18 October, 2016Our Office’s experience talking with Aboriginal children and young people was confirmed in a consultation with young people earlier this year. They told us that the same messages and artwork that appeal to other young people may not connect with Aboriginal and Torres Strait Islander young people.
‘ hand drawn images – they are made by heart, computer generated images are made by nothing’
Aboriginal young person at the
Tandanya consultation in January 2016
Charter of Rights coordinator Nicole Pilkington said, ‘We wanted to create something that Aboriginal and Torres Strait islander young people, all Aboriginal people, would not only read but would be happy to have on their walls.
‘We were fortunate to connect with Ramindjeri/Ngarrindjeri artist Teresa Walker.
‘Teresa’s work has strong cultural influences and also has a modern vibrancy and energy that makes it stand out.
‘The messages about the rights of children and young people in care will be essentially the same but tailored to the culture and aesthetics of Aboriginal and Torres Strait Islander people.’

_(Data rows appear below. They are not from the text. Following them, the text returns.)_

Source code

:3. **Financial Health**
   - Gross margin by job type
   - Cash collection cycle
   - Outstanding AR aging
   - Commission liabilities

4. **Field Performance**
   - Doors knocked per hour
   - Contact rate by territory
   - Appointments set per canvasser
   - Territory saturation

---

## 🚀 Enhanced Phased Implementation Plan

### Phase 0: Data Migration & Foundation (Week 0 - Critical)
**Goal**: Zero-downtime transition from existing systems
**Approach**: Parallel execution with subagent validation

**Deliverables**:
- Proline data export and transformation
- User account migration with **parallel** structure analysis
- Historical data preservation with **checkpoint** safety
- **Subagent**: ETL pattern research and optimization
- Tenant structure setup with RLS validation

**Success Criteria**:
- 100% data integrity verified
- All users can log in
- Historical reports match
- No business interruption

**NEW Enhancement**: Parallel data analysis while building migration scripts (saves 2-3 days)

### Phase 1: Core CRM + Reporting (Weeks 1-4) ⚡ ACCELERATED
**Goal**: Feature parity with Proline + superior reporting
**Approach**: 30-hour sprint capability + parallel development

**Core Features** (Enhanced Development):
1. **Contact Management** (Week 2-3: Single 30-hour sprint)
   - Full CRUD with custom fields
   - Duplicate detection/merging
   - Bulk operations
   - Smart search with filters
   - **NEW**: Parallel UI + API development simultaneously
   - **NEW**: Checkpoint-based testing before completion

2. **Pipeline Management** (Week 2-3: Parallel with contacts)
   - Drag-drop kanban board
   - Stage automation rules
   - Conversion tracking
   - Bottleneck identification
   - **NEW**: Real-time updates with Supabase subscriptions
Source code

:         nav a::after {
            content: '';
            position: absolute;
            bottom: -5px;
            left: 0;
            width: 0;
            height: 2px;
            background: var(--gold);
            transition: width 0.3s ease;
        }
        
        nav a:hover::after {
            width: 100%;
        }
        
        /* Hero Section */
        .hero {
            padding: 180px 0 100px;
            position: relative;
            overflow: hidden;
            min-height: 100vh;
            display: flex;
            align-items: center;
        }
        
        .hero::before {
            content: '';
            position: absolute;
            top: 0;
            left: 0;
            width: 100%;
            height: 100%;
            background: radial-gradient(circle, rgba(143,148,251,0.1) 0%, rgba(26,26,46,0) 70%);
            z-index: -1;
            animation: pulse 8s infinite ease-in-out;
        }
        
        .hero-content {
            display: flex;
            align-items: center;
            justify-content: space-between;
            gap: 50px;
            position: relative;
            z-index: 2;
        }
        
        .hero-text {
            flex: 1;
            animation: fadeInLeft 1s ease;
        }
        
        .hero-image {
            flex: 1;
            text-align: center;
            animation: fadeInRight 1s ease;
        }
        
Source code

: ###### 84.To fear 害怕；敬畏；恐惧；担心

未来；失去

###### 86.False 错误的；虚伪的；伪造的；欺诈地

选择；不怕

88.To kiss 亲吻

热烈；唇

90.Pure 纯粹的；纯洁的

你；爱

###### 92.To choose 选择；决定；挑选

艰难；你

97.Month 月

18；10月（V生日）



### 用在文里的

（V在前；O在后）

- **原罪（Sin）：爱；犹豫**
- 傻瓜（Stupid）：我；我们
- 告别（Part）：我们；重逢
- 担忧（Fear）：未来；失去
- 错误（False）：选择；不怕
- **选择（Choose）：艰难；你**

Teresa’s work will form the basis of a large poster that talks about four main rights that will also be available in smaller sizes. She will be working closely with designers Sue and Chris from SD Design who produced the new booklets and posters for the 2016 re-launch of the Charter of Rights.
The posters will be published in October and will be available to agencies that have endorsed the Charter of Rights via the Guardian’s materials ordering page.